In December, D.C. Mayor Vincent Gray wrote a letter to NPS requesting that it reimburse the city for more than $1.6 million in expenses associated with the protesters, including sanitation work, park and street maintenance and law enforcement overtime. He also expressed his frustration that the NPS didn’t consult with city leaders before making the choice to allow the long-term camping.“Our citizens cannot be expected to pay for the consequences of a decision in which they have no say,” Gray says.

Gray has requested that, at a minimum, that the McPherson Square encampment -- which typically has about 25 to 50 protesters -- be merged with another a second Occupy protest site that is cleaner and better organized. The second site, Freedom Plaza, is located about five blocks from McPherson Square on federal land across the street from City Hall.

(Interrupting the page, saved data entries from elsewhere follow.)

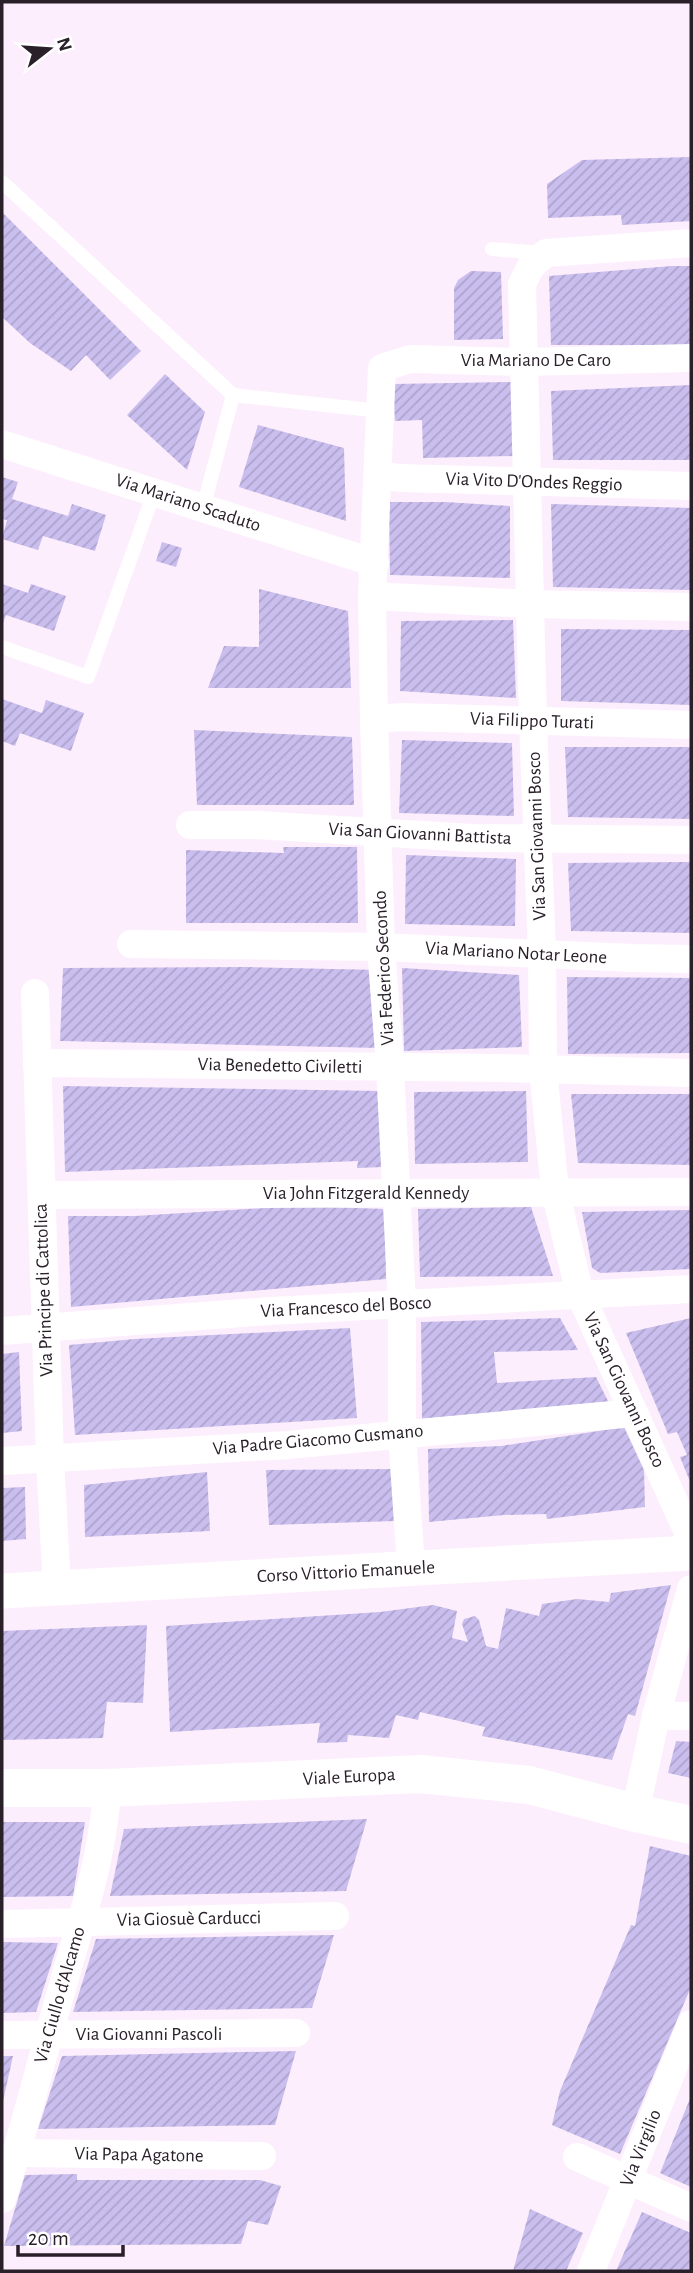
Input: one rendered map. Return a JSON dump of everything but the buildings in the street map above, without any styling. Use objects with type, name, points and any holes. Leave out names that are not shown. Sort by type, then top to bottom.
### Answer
[{"type":"main road","name":"Viale Europa","points":[[2,1788],[107,1788],[420,1774],[529,1785],[691,1825]]},
{"type":"street","points":[[546,253],[691,243]]},
{"type":"street","name":"Via San Giovanni Bosco","points":[[546,253],[531,265],[522,285],[543,1069],[555,1191],[580,1294],[687,1530],[691,1547]]},
{"type":"street","name":"Via Mariano De Caro","points":[[382,368],[410,359],[524,362],[691,358]]},
{"type":"street","name":"Via Federico Secondo","points":[[382,368],[372,596],[374,719],[381,947],[402,1304],[402,1434],[411,1568]]},
{"type":"street","name":"Via Mariano Scaduto","points":[[2,444],[375,563]]},
{"type":"street","name":"Via Vito D'Ondes Reggio","points":[[378,475],[400,478],[691,486]]},
{"type":"street","points":[[372,596],[530,604],[691,607]]},
{"type":"street","name":"Via Filippo Turati","points":[[374,719],[402,717],[691,725]]},
{"type":"street","name":"Via San Giovanni Battista","points":[[190,825],[257,825],[472,838],[691,841]]},
{"type":"street","name":"Via Mariano Notar Leone","points":[[131,944],[381,947],[691,959]]},
{"type":"street","name":"Via Principe di Cattolica","points":[[35,993],[45,1328],[57,1588]]},
{"type":"street","name":"Via Benedetto Civiletti","points":[[37,1063],[691,1073]]},
{"type":"street","name":"Via John Fitzgerald Kennedy","points":[[41,1198],[50,1195],[691,1192]]},
{"type":"street","name":"Via Francesco del Bosco","points":[[2,1331],[270,1311],[691,1289]]},
{"type":"street","name":"Via Padre Giacomo Cusmano","points":[[2,1461],[288,1445],[634,1413]]},
{"type":"street","name":"Corso Vittorio Emanuele","points":[[2,1591],[691,1553]]},
{"type":"street","points":[[635,1813],[656,1716],[691,1589]]},
{"type":"street","points":[[656,1716],[691,1716]]},
{"type":"street","name":"Via Ciullo d'Alcamo","points":[[2,2199],[17,2153],[106,1822],[107,1788]]},
{"type":"street","name":"Via Giosuè Carducci","points":[[2,1924],[335,1916]]},
{"type":"street","name":"Via Virgilio","points":[[592,2271],[691,2024]]},
{"type":"street","name":"Via Giovanni Pascoli","points":[[2,2035],[296,2033]]},
{"type":"street","name":"Via Papa Agatone","points":[[17,2153],[262,2156]]},
{"type":"street","points":[[577,2157],[691,2208]]},
{"type":"lane","points":[[2,182],[233,395],[380,411]]},
{"type":"lane","points":[[492,249],[546,253]]},
{"type":"lane","points":[[203,508],[233,395]]},
{"type":"lane","points":[[2,647],[88,677],[155,493]]}]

In a rare moment of dissent with her mayor, Rep. Eleanor Holmes Norton suggested the questions about reimbursement are moot, since there are already federal funds set aside to reimburse the city for expenses associated with protests. Norton – a former First Amendment attorney – joined other Democrats in drawing parallels between the Occupy protests and the civil rights movement. They highlighted the District's unique place in the country as the epicenter of protests that have had long-lasting impacts.

The protesters themselves weren’t invited to testify. In a statement they provided the committee, they said they’re happy to work with both NPS and the city to improve the health and safety conditions of the camp. "Citizens of a free country shout not have to ask for permission to occupy public spaces," the group said in a statement.